**Text provided:**
[Start of Attachment]

So, by a series of product decisions that sacrificed “social” features, TikTok has made a dramatically more entertaining product than Instagram (and, arguably, elements of Facebook, Twitter and YouTube, all of which started as “social” apps). 

Instagram is powerless to respond. As above, the exact features that make Instagram a good social app prevent it from becoming a good entertainment app. The more they push "entertainment", e.g. through Reels, the more they hurt their "social" product. It's a catch-22.

This issue is at the heart of the Great Unbundling of Consumer-Social. And it is why TikTok will keep winning.

But it could get even worse for Instagram.

Intimate Media in 2022: Unbundling "Social"

So we’ve covered TikTok, which unbundled “entertainment” from Instagram’s bundle. What might an app that unbundled “social” from Instagram look like? It could have some of the following features:

  • No creators in the core experience

  • Supercharged social interactions by gamification

  • One-to-one feel

  • Updates on where your friends are in the world

  • Rich messaging features

Ringing any bells?

These are exactly the product elements that BeReal (one-off daily tit-for-tat photos), Sendit (social games), Feels (interactive dating, our portfolio company), NGL (anonymous Q&A), Discord (supercharged group chats), Zenly (social maps), and to some extent, Snapchat (visual disappearing messaging), have created.

Because of their truly-social focus, we can call these apps “intimate media”.

Take BeReal as an example: the app is minimalistic, and does not feel designed to “entertain”. By encouraging users to take one photo per day to share with their friends, it allows people to keep up-to-date with their loved ones, while sharing their updates in a low-effort way.

This is working so far, with global MAUs reaching above 5 million per SensorTower:

BeReal MAUs since launch (includes iOS + Android). SensorTower data

Feels, Discord, Sendit, Zenly, NGL and others have similar social-first attributes.

So although BeReal and other equivalents remain in early innings, I believe that there is a generational opportunity to unseat Instagram (possibly with several apps to start, instead of one monopoly).

Why now? Because with unbundling: when it rains, it pours. Now that TikTok has taken leadership of “entertainment”, Instagram’s bundled offering becomes even less compelling, and competitors focusing purely on “social” have a unique opportunity to grow share.

As Creator Economy thought leader Hugo Amsellem puts it: we are in a “Loneliness Economy”, and these social apps can fill this gap.

This will be a key investment theme for us at Creator Ventures.

Conclusion

We began the description of unbundling with Ben Thompson’s (Stratechery) piece from 2017 predicting the unbundling of cable, and therefore its slow decline. Five years later in May 2022 he revisited this prediction (“Cable’s Last Laugh”). The conclusion was quite different; that people had written off cable too early, it is “stronger than ever and poised for growth”.

[End of Attachment]

Please reproduce the article on TikTok, Instagram and "intimate media" word for word, from "Feels, Discord, Sendit, Zenly, NGL" to "to grow share.".

**Dataset entries:**
[Start of Attachment]

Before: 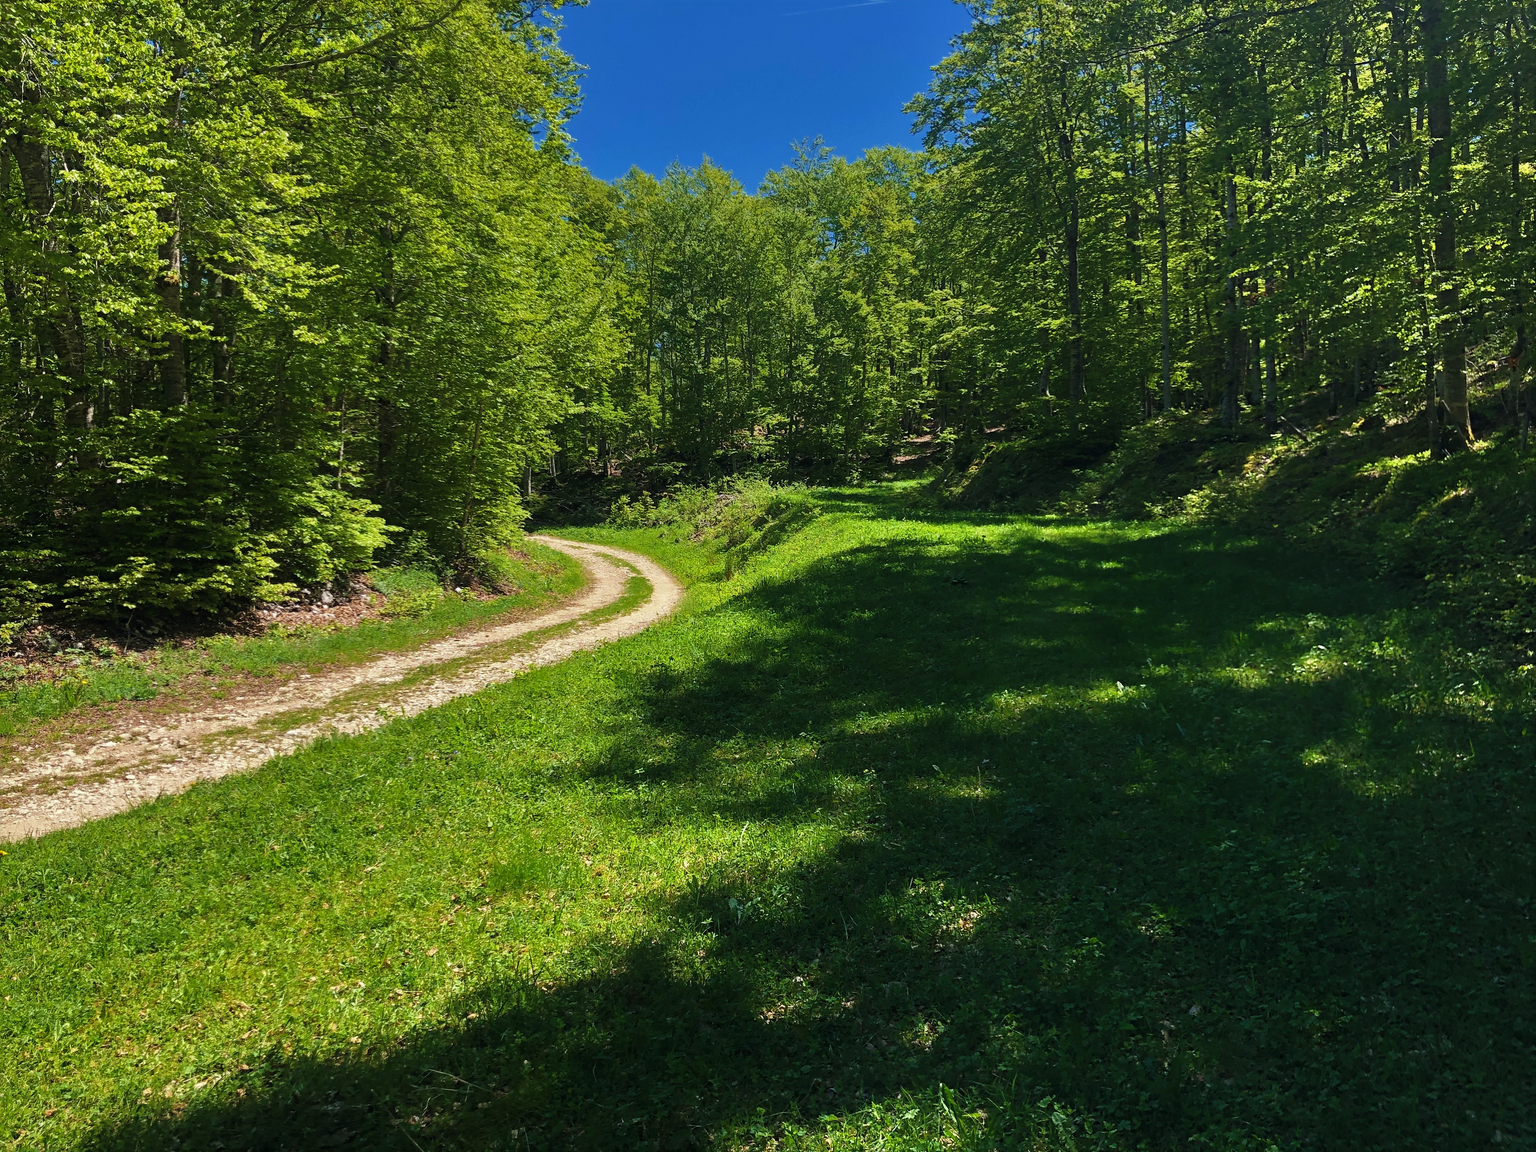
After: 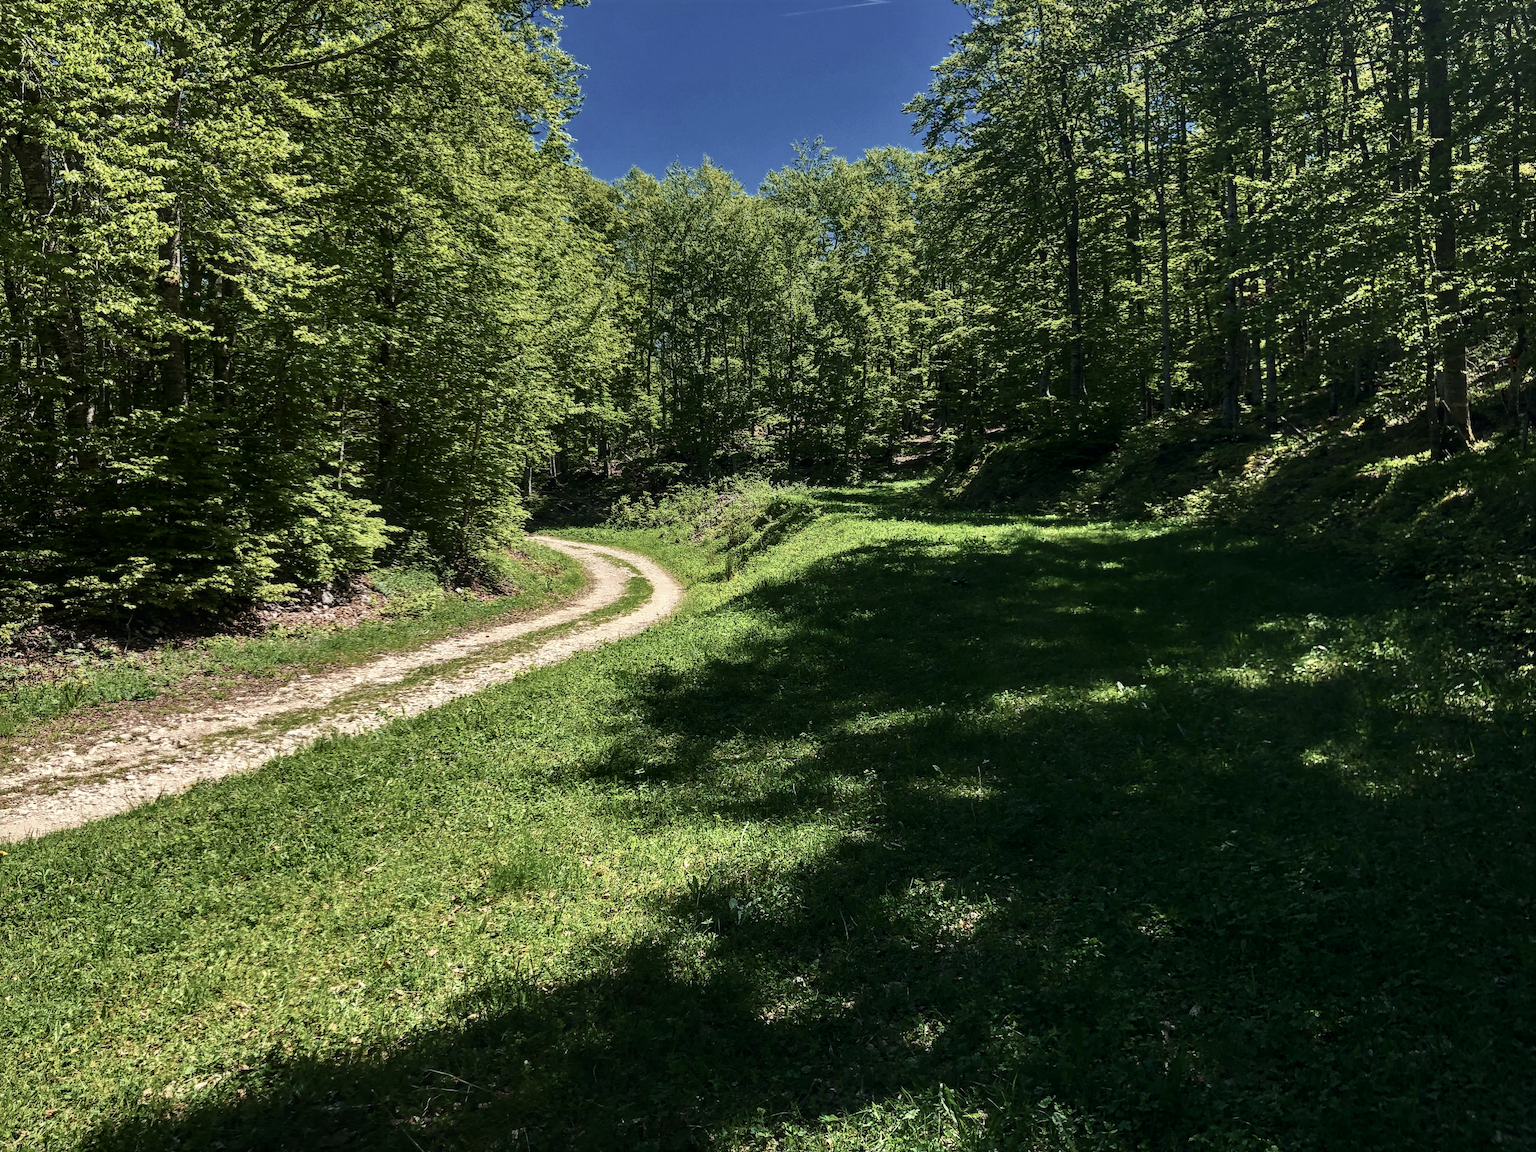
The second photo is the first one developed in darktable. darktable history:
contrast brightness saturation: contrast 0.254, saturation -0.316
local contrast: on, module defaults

[End of Attachment]
[Start of Attachment]

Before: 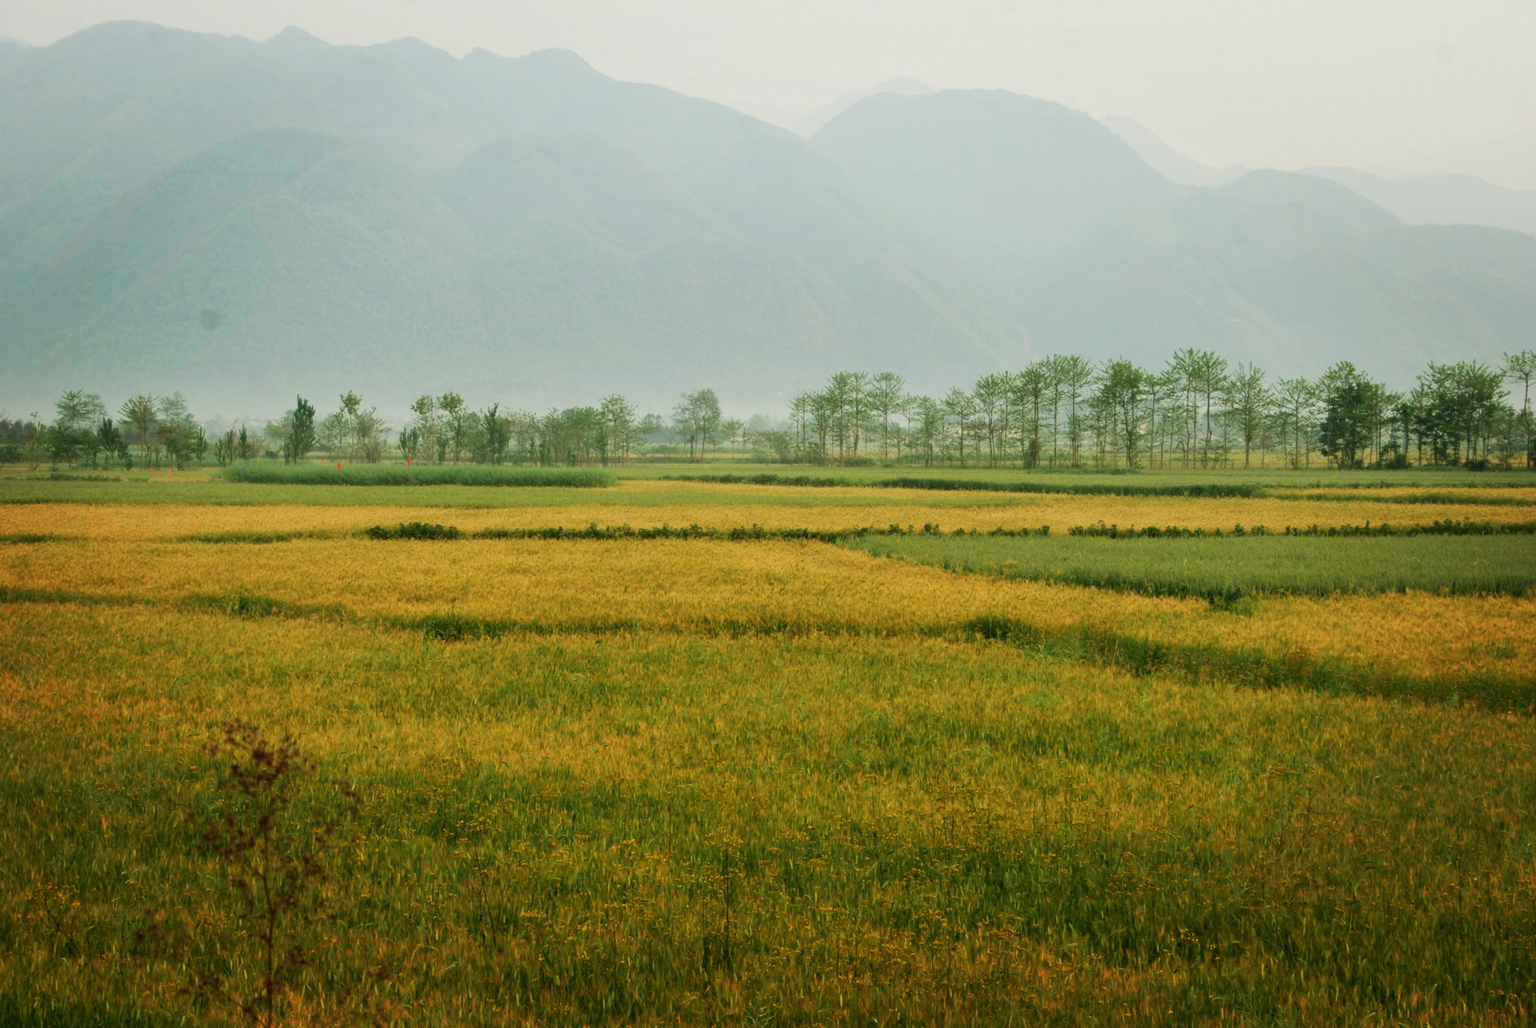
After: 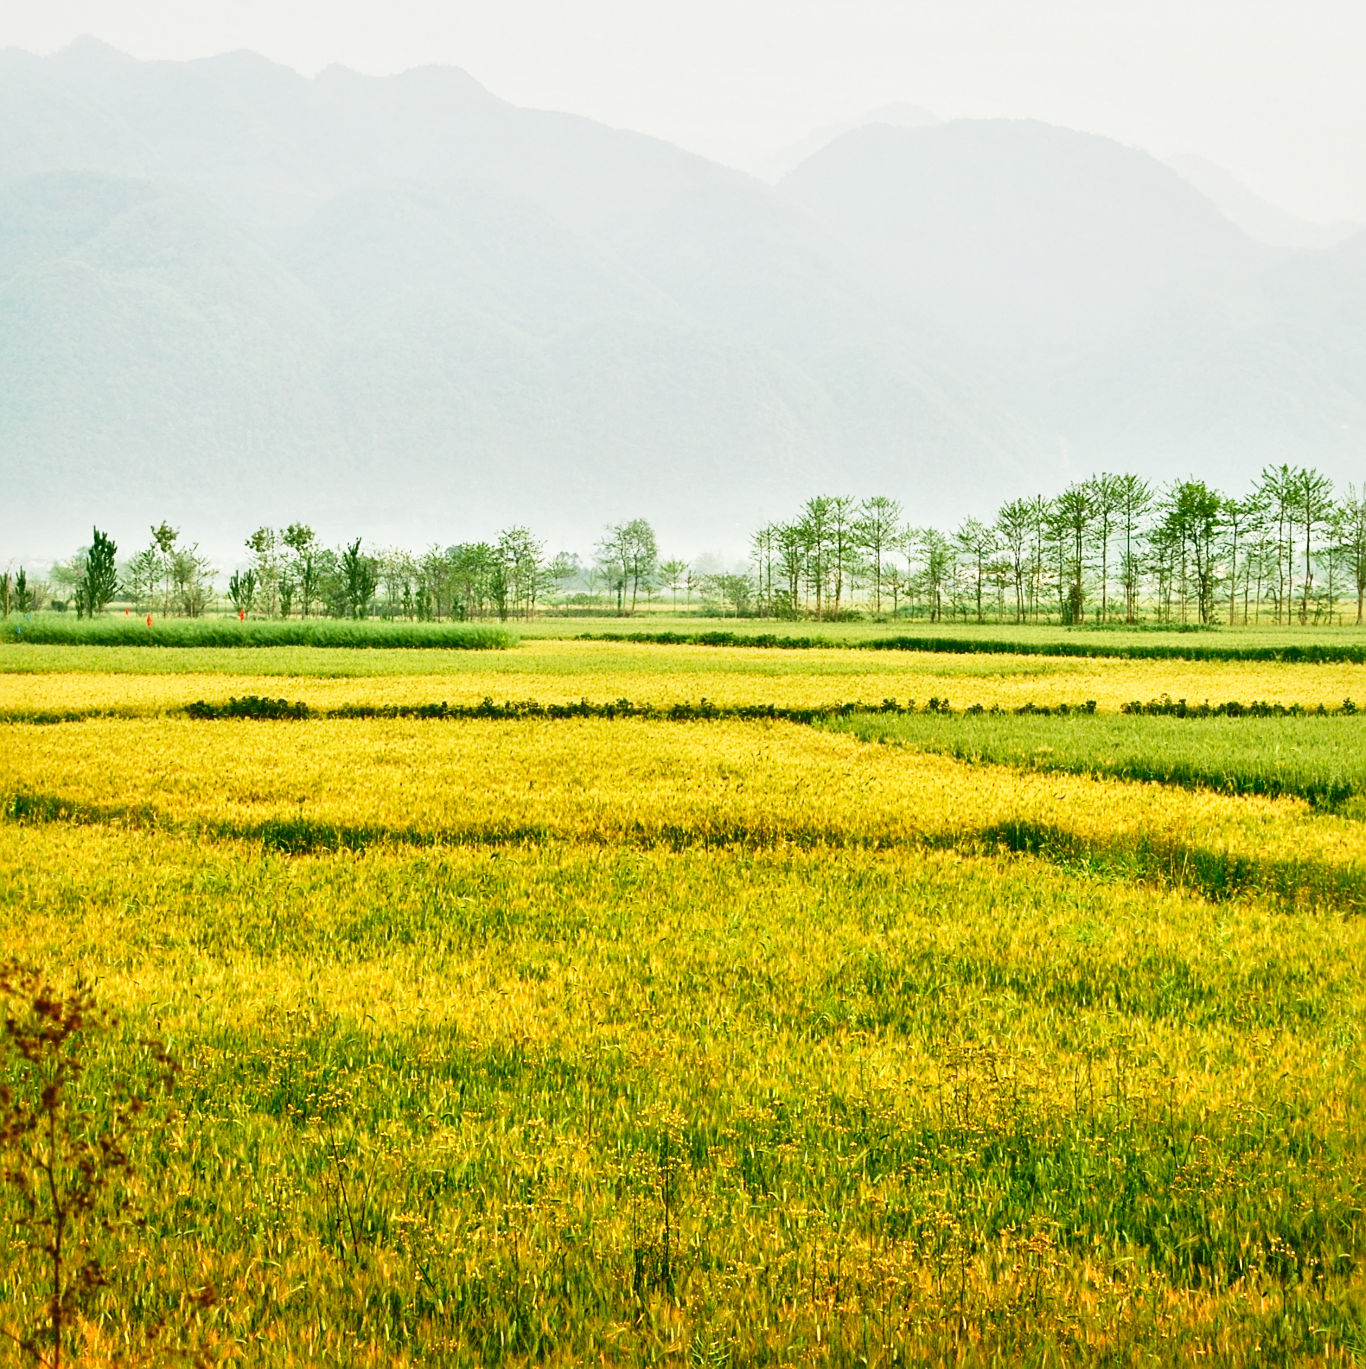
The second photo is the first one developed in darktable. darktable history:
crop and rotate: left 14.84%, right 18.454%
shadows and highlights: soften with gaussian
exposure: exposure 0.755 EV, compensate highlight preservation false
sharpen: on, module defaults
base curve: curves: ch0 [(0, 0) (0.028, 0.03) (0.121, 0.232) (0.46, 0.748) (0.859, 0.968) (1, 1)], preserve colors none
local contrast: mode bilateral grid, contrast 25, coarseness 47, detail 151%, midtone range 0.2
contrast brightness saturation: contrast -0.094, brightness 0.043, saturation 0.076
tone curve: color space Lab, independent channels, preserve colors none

[End of Attachment]

**Result for this exercise:**
Feels, Discord, Sendit, Zenly, NGL and others have similar social-first attributes.

So although BeReal and other equivalents remain in early innings, I believe that there is a generational opportunity to unseat Instagram (possibly with several apps to start, instead of one monopoly).

Why now? Because with unbundling: when it rains, it pours. Now that TikTok has taken leadership of “entertainment”, Instagram’s bundled offering becomes even less compelling, and competitors focusing purely on “social” have a unique opportunity to grow share.